Patricia Arquette Explains Why She Never Straightened Her Teeth and Why She's Tired of Questions About Her Looks!

"What are we supposed to look like? Men are not having these conversations...I just want to be free of it so we can move to the next level as equals," says Oscar winner

By Rebecca Macatee Mar 05, 2015 7:03 PMTags
Patricia Arquette, Golden GlobesPaul Drinkwater/NBC

Patricia Arquette has a lot to smile about these days, but if you look very closely you'll see that the Oscar winner's teeth are slightly crooked.

The 46-year-old Boyhood star had the option of getting them straightened when she was a kid, but as she tells People, she chose not to do so because "it didn't feel like it would fit who I was inside."

She recalls being in ninth grade when one of her male classmates voted her "best looking." This was a backhanded compliment, mind you, because Arquette says the sexist student suggested she straighten her teeth so she could pose for Playboy someday.

Kevork Djansezian/Getty Images

"I said, 'Why would I want to be in Playboy?'" she tells People. "I just didn't want to look perfect. I didn't want to have to change myself to be attractive. I didn't think that was my responsibility."

The actress, whose new show CSI: Cyber premieres Wednesday on CBS, says that while it was "powerful" to show how she aged over the course of 12 years in Boyhood, she doesn't want to constantly talk about how it is that she appears in front of the camera.

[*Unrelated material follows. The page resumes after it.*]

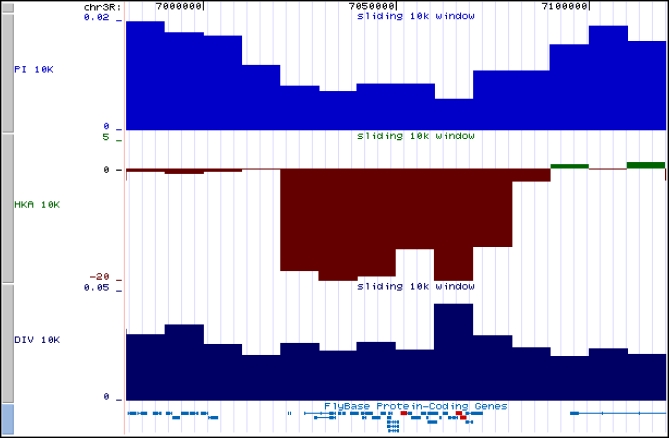
Snapshot of UCSC Browser Tracks in a Genomic Region Showing Significantly Reduced Heterozygosity Relative to DivergenceNucletotide π (blue, labeled “PI 10K”) and div on the D. simulans lineage (black), labeled “DIV 10K” in 10-kbp windows are plotted every 10 kbp. χ2[-log(p)] (green, labeled “HKA 10K”) as a measure of deviation (+ or −) in the proportion of polymorphic sites in 10-kbp windows is plotted every 10 kbp (see Materials and Methods). The genes scpr-A, scpr-B, and scpr-C exhibit high levels of expression in the testes and are indicated in red.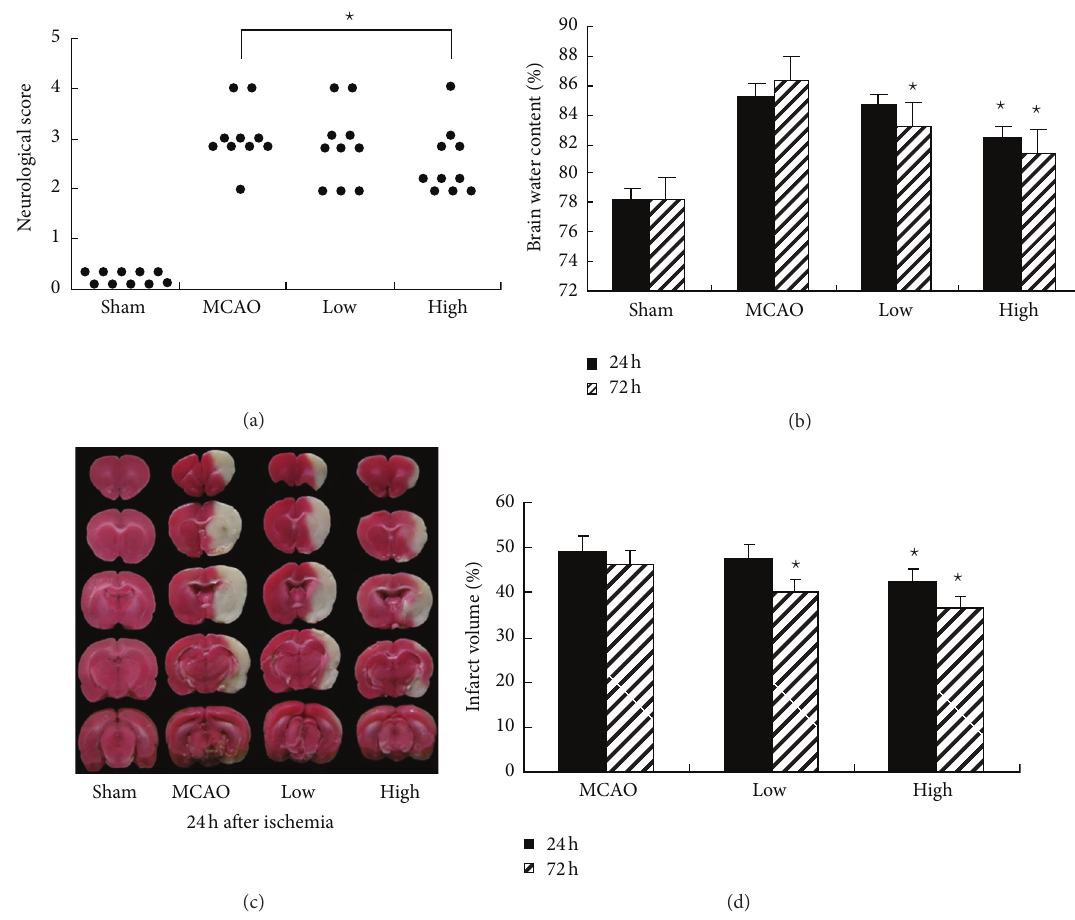
Figure 2: PN improved neurological outcome after MCAO. (a) shows the neurological deficit scores at 24h. Each circle represented the score for a single rat. Compared with MCAO group, the neurological deficit scores were significantly decreased in High group at 24 h and 72 h. ⋆ 𝑃 < 0.05 versusMCAOgroup.(b)showsthewatercontentofipsilateralhemispheres.ComparedwithMCAOgroup,thebrainwatercontent of ipsilateral hemispheres significantly was reduced in High group at 24 h and 72 h, but only at 72 h in Low group after MCAO ⋆ 𝑃 < 0.05 versus MCAO group. (d) shows infarct volume at 24h and 72h. Compared with MCAO group, the infarct area was significantly reduced in High group at 24 h and 72h, but only at 72h in Low group after MCAO. ⋆ 𝑃 < 0.05 versus MCAO group. Representative photographs in (c) shows brain slices stained with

"I've had so many of these conversations in my life...what I look like on film, what I don't look like on film," she says. "What are we supposed to look like? Men are not having these conversations."

"It's like we're trapped in wet wool or something," she continues. "I just want to be free of it so we can move to the next level as equals. Not that I don't love being a woman, not that I don't love the differences between men and women. I just mean, as an actor–why is this a conversation? Why is aging a conversation? It's a one-sided conversation because it's only ever had by women."

Stephen Lovekin/Getty Images

This isn't the first time, either, that Arquette has focused in on the inequalities that, unfortunately, still exist between the genders. She actually used her Academy Award acceptance speech as a platform to demand equal pay for women, and she's passionately continued to advocate for the issue since.

During one particular Twitter spree demanding #EqualPay, Arquette wrote: "I don't care if people are pissed...The truth is that wage inequality adversely effects women."

As she explained to reporters shortly after winning an Oscar for Best Supporting Actress, she thinks that we "need need federal laws that are comprehensive..."

"In different states, they have altogether thrown out the Fairness Voting Act," she went on. "People think we have equal rights; we won't until we pass a Constitutional Amendment in the United States of America where we pass the ERA [Equal Rights Amendment] once and for all and women have equal rights in America we won't have anything changed."